Stored entries:
Start of Block

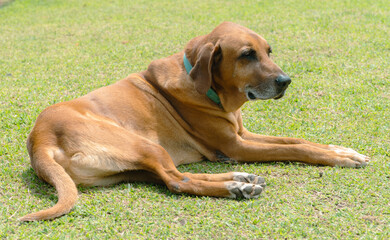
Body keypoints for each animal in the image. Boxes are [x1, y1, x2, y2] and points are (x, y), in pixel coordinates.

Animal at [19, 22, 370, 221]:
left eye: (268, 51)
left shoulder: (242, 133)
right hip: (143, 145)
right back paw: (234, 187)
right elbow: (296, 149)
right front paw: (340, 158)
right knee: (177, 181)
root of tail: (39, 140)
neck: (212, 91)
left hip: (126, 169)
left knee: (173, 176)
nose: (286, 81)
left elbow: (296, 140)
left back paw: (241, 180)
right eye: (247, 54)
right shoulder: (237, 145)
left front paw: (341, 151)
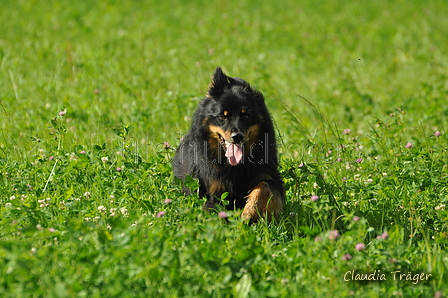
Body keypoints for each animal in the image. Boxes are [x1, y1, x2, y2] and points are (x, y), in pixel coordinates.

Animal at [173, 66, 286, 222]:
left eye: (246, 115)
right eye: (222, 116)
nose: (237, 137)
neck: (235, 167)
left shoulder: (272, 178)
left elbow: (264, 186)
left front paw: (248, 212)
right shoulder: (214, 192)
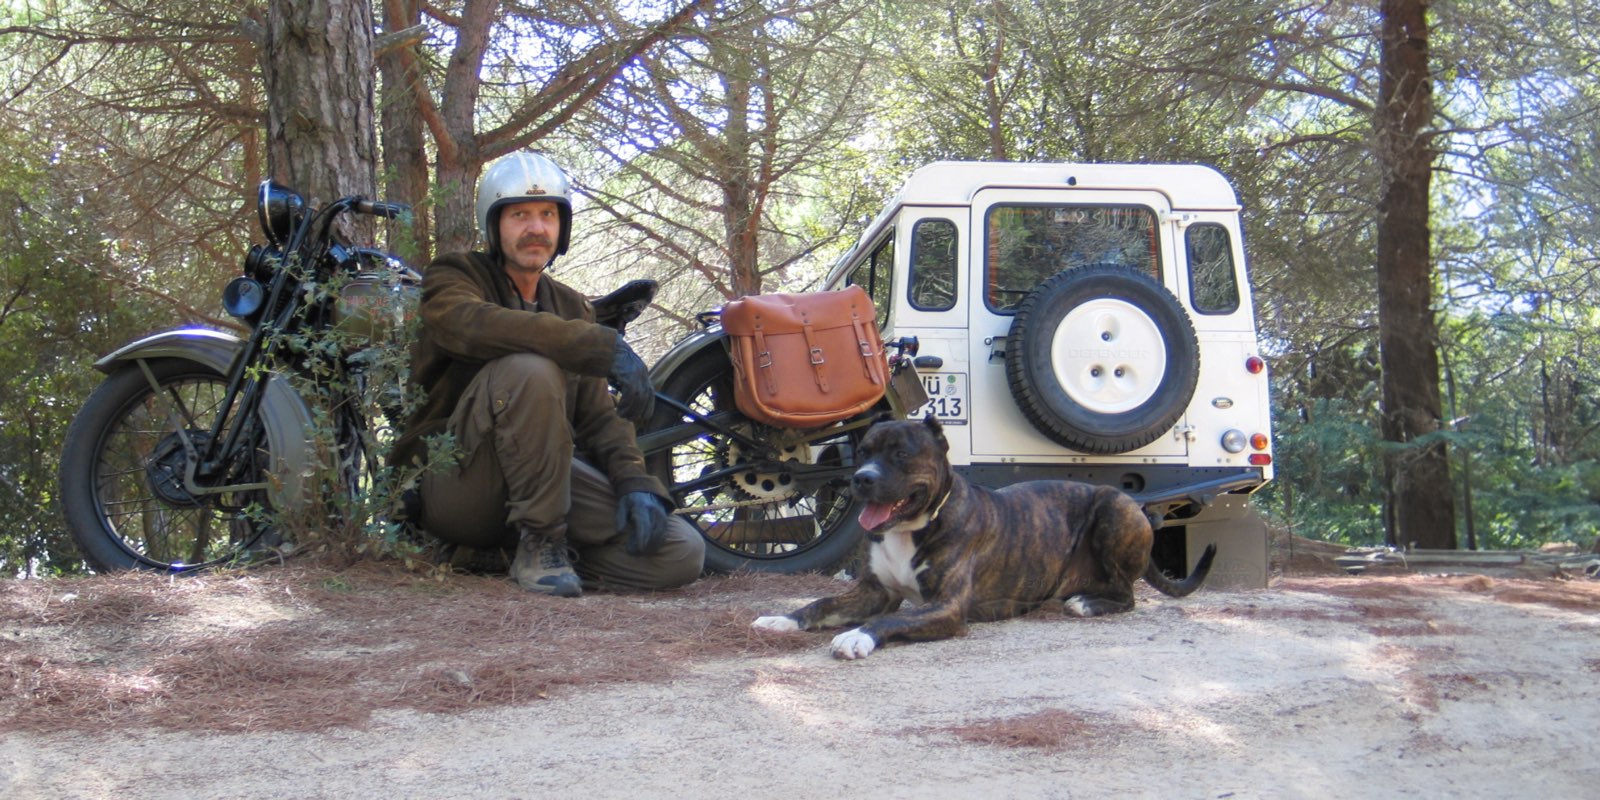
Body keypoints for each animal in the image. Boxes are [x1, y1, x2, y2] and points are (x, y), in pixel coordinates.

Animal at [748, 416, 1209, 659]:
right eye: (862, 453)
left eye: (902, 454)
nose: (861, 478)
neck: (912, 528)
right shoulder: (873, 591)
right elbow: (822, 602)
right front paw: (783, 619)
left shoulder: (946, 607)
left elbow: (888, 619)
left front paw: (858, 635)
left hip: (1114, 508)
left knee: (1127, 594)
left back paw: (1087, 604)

End of Block
Start of Block

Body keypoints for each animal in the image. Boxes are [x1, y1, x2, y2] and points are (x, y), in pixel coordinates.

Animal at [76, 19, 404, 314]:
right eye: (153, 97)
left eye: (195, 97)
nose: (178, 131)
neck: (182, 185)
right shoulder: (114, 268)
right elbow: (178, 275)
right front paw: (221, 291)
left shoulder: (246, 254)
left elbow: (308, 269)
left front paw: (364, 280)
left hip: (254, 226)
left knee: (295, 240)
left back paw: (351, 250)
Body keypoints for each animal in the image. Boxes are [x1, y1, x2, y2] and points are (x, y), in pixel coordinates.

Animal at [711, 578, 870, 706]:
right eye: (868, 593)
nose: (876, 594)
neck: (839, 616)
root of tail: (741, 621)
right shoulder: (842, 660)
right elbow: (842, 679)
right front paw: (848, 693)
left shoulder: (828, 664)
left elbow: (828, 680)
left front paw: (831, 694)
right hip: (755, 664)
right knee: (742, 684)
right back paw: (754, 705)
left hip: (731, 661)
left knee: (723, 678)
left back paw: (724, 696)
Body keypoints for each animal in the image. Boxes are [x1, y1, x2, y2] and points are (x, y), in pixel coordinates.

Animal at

End of Block

→ INSTRUCTIONS TO FOLLOW: For the string "knee", search the preceding data and copy every line that includes it.

→ TASK OUTPUT:
right knee: (177, 181)
left knee: (173, 176)
left knee: (1127, 594)
left knee: (295, 240)
right knee: (742, 684)
left knee: (723, 678)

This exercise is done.